Exploring critical pathways using robust strategies: Nanodiamond electrocatalysts for promoting boron removal via electrosorption

This study presents the first instance of a crucial route for the efficient removal of boron from effluents using a strategically applied electrosorption technology using nanodiamonds annealed under argon (denoted as A-NDs). We demonstrate a significant enhancement in adsorption capacity for boron removal facilitated by a flow-through electrosorption cell, and outline the results of surface characterization and electrochemical activity tests of the fabricated nanodiamond (ND) anodes (e.g., Pristine ND and A-NDs annealed at 800 and 1200 ℃). To identify the role of DO in the electrosorption system, we compared the results obtained in the natural state (without gas purging) with those obtained with ambient air and N₂ gas purging. In particular, the degree of electrode deterioration (change in the cathode carbon compositional ratio) during the charging process was characterized using X-ray photoelectron spectroscopy.
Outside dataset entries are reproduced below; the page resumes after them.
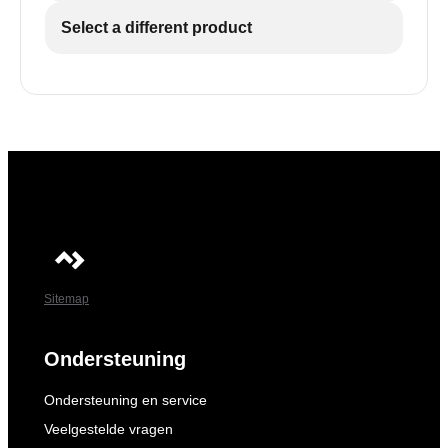
Select a different product
Sitemap
Ondersteuning
Ondersteuning en service
Veelgestelde vragen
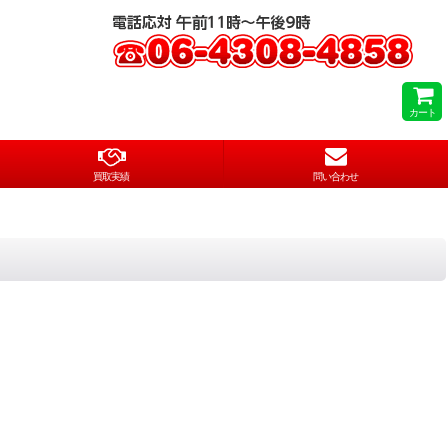
カート
買取実績
問い合わせ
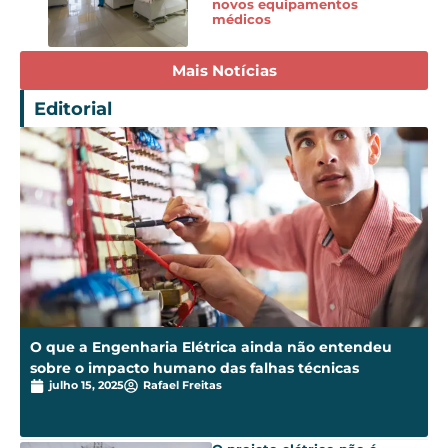
novos equipamentos
médicos
Mais Notícias
Editorial
O que a Engenharia Elétrica ainda não entendeu
sobre o impacto humano das falhas técnicas
julho 15, 2025
Rafael Freitas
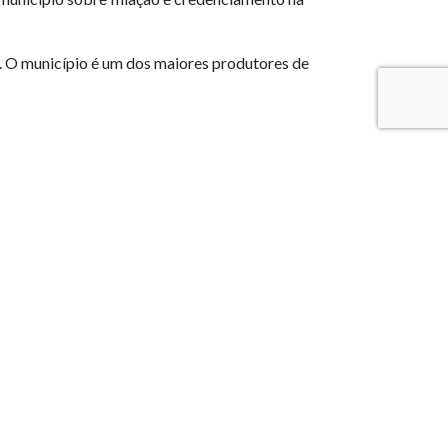
a. O município é um dos maiores produtores de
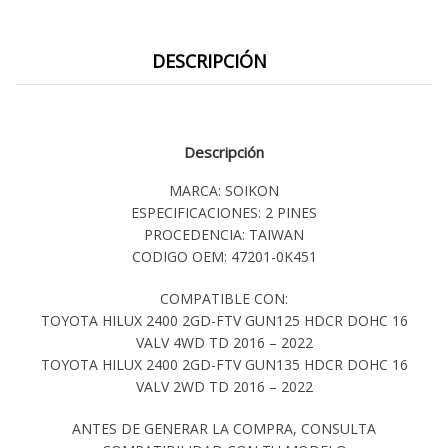
DESCRIPCIÓN
Descripción
MARCA: SOIKON
ESPECIFICACIONES: 2 PINES
PROCEDENCIA: TAIWAN
CODIGO OEM: 47201-0K451
COMPATIBLE CON:
TOYOTA HILUX 2400 2GD-FTV GUN125 HDCR DOHC 16
VALV 4WD TD 2016 – 2022
TOYOTA HILUX 2400 2GD-FTV GUN135 HDCR DOHC 16
VALV 2WD TD 2016 – 2022
ANTES DE GENERAR LA COMPRA, CONSULTA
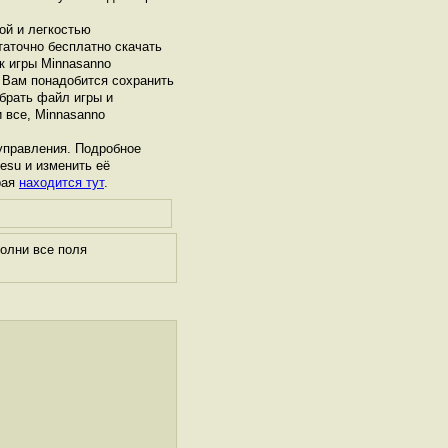
ой и легкостью
таточно бесплатно скачать
ск игры Minnasanno
 Вам понадобится сохранить
ыбрать файл игры и
 все, Minnasanno
управления. Подробное
esu и изменить её
рая
находится тут
.
олни все поля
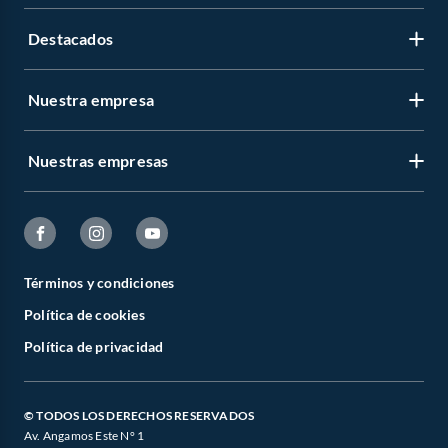
Destacados
Nuestra empresa
Nuestras empresas
Términos y condiciones
Política de cookies
Política de privacidad
© TODOS LOS DERECHOS RESERVADOS
Av. Angamos Este N° 1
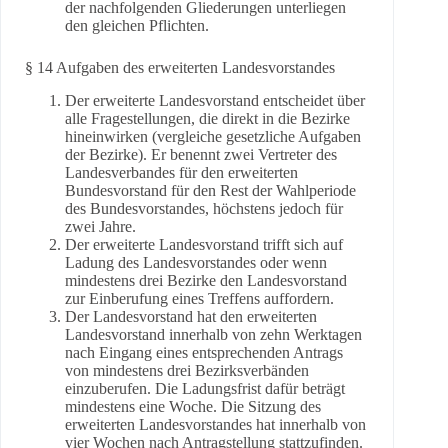
der nachfolgenden Gliederungen unterliegen
den gleichen Pflichten.
§ 14 Aufgaben des erweiterten Landesvorstandes
Der erweiterte Landesvorstand entscheidet über
alle Fragestellungen, die direkt in die Bezirke
hineinwirken (vergleiche gesetzliche Aufgaben
der Bezirke). Er benennt zwei Vertreter des
Landesverbandes für den erweiterten
Bundesvorstand für den Rest der Wahlperiode
des Bundesvorstandes, höchstens jedoch für
zwei Jahre.
Der erweiterte Landesvorstand trifft sich auf
Ladung des Landesvorstandes oder wenn
mindestens drei Bezirke den Landesvorstand
zur Einberufung eines Treffens auffordern.
Der Landesvorstand hat den erweiterten
Landesvorstand innerhalb von zehn Werktagen
nach Eingang eines entsprechenden Antrags
von mindestens drei Bezirksverbänden
einzuberufen. Die Ladungsfrist dafür beträgt
mindestens eine Woche. Die Sitzung des
erweiterten Landesvorstandes hat innerhalb von
vier Wochen nach Antragstellung stattzufinden.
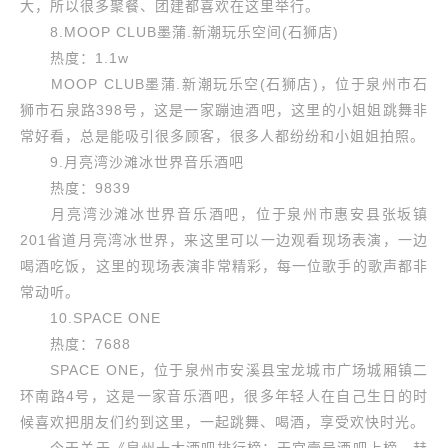
大，所以很多聚餐、团建都喜欢在这里举行。
8.MOOP CLUB墨蒲.新潮玩乐空间(石狮店)
热度：1.1w
MOOP CLUB墨蒲.新潮玩乐空(石狮店)，位于泉州市石
狮市石泉路398号，这是一家蹦迪酒吧，这里的小姐姐跳舞非
常好看，总是能吸引很多顾客，很多人都纷纷和小姐姐拍照。
9.月亮湾沙滩冰世界音乐酒吧
热度：9839
月亮湾沙滩冰世界音乐酒吧，位于泉州市惠安县张坂镇
201省道月亮湾冰世界，来这里可以一边观看现场表演，一边
喝酒吃饭，这里的现场表演非常精彩，每一位歌手的歌声都非
常动听。
10.SPACE ONE
热度：7688
SPACE ONE，位于泉州市安溪县宝龙城市广场城厢镇二
环南路4号，这是一家音乐酒吧，很多年轻人在自己生日的时
候喜欢把朋友们约到这里，一起跳舞、喝酒，享受欢快时光。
Overall, our system exhibits a favorable boron removal capability (sorption capacity reached 10.5 μmol/g) and energy consumption of <3.4 kWh g-B. Finally, we developed a prediction model for effluent properties using time-series machine learning algorithms based on various electrosorption variables (e.g., DO, pH dynamics, charging/discharging modes and times, and voltage), Through post-process of constructed ML model, voltage showed significant predictive importance. Additionally, the necessity of sequential modeling was emphasized by SHAP analysis. The application of ML algorithms provided a novel approach for the system optimization of electrified water treatment.